Record set »
++++++++

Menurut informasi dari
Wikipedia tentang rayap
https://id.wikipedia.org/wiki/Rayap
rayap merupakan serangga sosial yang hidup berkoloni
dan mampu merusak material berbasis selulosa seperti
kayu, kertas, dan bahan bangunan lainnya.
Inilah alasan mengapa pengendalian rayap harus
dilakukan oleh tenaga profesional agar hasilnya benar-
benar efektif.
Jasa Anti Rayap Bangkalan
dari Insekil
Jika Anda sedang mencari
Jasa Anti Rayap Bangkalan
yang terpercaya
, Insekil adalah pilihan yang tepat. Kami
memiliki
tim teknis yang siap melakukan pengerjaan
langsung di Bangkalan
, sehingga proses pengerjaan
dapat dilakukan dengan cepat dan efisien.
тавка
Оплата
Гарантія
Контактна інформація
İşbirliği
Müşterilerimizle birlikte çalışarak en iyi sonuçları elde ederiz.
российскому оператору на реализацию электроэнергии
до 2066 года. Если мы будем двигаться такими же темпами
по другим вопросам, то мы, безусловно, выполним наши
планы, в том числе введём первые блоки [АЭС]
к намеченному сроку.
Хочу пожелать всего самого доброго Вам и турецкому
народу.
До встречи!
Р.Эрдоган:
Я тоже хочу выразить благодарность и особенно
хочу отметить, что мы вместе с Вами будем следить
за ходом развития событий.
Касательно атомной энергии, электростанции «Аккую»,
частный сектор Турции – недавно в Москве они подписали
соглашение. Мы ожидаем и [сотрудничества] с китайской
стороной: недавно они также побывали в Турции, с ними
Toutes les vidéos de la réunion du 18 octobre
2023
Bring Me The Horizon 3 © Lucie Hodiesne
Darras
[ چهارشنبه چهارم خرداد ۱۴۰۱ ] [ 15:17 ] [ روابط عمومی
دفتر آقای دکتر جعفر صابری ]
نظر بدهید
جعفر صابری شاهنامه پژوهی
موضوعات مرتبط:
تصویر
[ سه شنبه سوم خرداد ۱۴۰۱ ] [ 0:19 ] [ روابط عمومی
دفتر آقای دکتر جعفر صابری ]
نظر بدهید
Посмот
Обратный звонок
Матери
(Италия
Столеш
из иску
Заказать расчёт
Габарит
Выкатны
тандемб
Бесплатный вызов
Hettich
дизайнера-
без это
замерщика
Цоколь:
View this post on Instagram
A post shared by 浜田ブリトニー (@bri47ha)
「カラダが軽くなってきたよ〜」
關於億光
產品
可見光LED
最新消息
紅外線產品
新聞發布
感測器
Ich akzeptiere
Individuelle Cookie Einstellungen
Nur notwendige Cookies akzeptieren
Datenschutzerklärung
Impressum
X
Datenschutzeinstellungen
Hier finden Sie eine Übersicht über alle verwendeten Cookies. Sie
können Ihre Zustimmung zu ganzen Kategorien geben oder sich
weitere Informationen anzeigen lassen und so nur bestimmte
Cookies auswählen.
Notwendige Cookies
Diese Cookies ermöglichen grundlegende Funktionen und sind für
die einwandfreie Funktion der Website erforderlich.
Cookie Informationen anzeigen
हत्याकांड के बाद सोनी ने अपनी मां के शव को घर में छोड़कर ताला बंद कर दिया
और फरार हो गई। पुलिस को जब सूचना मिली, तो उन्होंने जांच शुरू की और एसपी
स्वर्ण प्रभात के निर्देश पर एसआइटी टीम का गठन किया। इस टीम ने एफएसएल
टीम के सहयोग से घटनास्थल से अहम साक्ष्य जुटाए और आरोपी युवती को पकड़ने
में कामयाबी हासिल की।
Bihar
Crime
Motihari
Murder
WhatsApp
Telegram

++++++++

Exercise requirements » Scan the listing above. Collect all lines with the word "benar".

Solution for this task »
dilakukan oleh tenaga profesional agar hasilnya benar-
benar efektif.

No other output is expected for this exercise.